Depois da conversa em Brasília com o presidente Lula, sobre temas delicados e indigestos - terrorismo, narcotráfico e movimentações consideradas explosivas pelo governo Bush nas fronteiras sul-americanas-, Condolleezza partiu para uma esticada mais amena. Um mergulho em busca das raízes de descendente africana de quem sempre acreditou “que Brasil e Estados Unidos em alguns aspectos se parecem mais entre si que quaisquer dois outros países do mundo", segundo revelado na conversa com William Waack.

Horas depois, ela foi conferir de perto sua teoria, em visita ao Pelourinho, um dos marcos da “tradição da grande diáspora européia, latina e africana” (a que ela também se referiu na exclusiva para o Jornal da Globo), e ao auditório da Coelba, onde conheceu projetos da Agência dos Estados Unidos para o Desenvolvimento Internacional (USAID), alguns executados em convênio com o governo estadual do petista Jaques Wagner.

Sinais evidentes dos novos tempos, nesta semana para guardar na memória. Nos Anos 70, a simples referência à sigla USAID, principalmente quando associada ao MEC , gerava nitroglicerina suficiente para detonar gigantescas manifestações de protesto e desconfianças em Salvador, como registrado nos jornais e no livro de memórias “A Força das Coisas", de outra inesquecível ex-visitante da cidade: a francesa Simone de Beauvoir. Ontem, uns quatro gatos pingados da militância estudantil e da CUT chegaram com atraso de mais de meia hora no Terreiro de Jesus para um “protesto contra o imperialismo” e a presença da representante de Bush na Bahia. Condoleezza já estava perto da Base Aérea, a quiõmetros do centro histórico, onde embarcaria para Santiago do Chile.


Apesar da proximidade de assuntos tão extraordinários e sintomáticos, é preciso registrar outra notícia que avalio como das mais impressionantes dos últimos sete dias, esta procedente de Roma. Não o bairro soteropolitano ao pé da colina da Igreja do Bonfim (deixada fora do roteiro de Condoleezza) , famoso também pelas obras de Irmã Dulce e as loucas baladas roqueiras do maluco beleza Raul Seixas.

Refiro-me à cidade do Papa que veste Prada, Bento XVI, e do Vaticano, de onde partiu a decisão de alargar a lista de pecados, segundo comunicado feito na segunda-feira pelo bispo Gianfranco Girotti, diretor do Penitenciário Apostólico, organismo que supervisiona a confissão e as indulgências plenárias da Igreja Católica.

Leio no exemplar do “El País", adquirido na banca do agitado aeroporto de Salvador: se Moisés baixasse hoje do Monte Sinai, duas tábuas seriam insuficientes para plasmar os mandamentos divinos para os católicos.
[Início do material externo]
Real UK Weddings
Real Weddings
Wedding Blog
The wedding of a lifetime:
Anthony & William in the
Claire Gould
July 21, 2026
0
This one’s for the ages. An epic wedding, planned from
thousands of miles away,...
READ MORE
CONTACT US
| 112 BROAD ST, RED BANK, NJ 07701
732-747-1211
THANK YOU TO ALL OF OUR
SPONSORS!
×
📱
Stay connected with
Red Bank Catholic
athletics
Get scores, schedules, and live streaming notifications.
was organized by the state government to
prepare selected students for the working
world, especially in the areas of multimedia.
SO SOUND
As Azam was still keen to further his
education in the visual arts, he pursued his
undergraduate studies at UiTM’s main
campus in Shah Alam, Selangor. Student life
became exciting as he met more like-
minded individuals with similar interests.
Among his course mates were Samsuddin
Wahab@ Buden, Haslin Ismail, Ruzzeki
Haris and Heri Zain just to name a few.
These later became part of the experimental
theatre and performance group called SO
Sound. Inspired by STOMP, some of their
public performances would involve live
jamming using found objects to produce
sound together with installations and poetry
O profeta necessitaria ao menos de uma mais, para inscrever os novos pecados assinalados pelo Vaticano: “consumir drogas, acumular excessiva riqueza, danificar o meio ambiente e fazer experimentos genéticos duvidosos".

Novos pecados e novos pecadores estão por todos os lados, diz o bispo Girotti. Daí a ofensiva de Bento XVI, que não apenas ameaça os desobedientes com imagens aterradoras do Inferno, como assegura: “a casa de Satanás existe, é eterna e está cada vez mais cheia". Apesar da ironia do jornal espanhol, o fato mexe como temores antigos de ateu que acredita em milagres.

Acorda adormecida memória da velha gravura do Inferno cheio de demônios com seus tridentes em brasa, posta em uma moldura e mantida por minha mãe durante anos na parede da sala de jantar, aos olhos de toda a família. Até que ela ouviu pela primeira vez o bispo Helder Câmara em sua pregação libertadora contra a opressão e o medo, que fez o desenho apavorante desaparecer da parede como por milagre.

Sem o bispo de Olinda e Recife, quem nos resgatará agora do medo do Inferno de Bento XVI?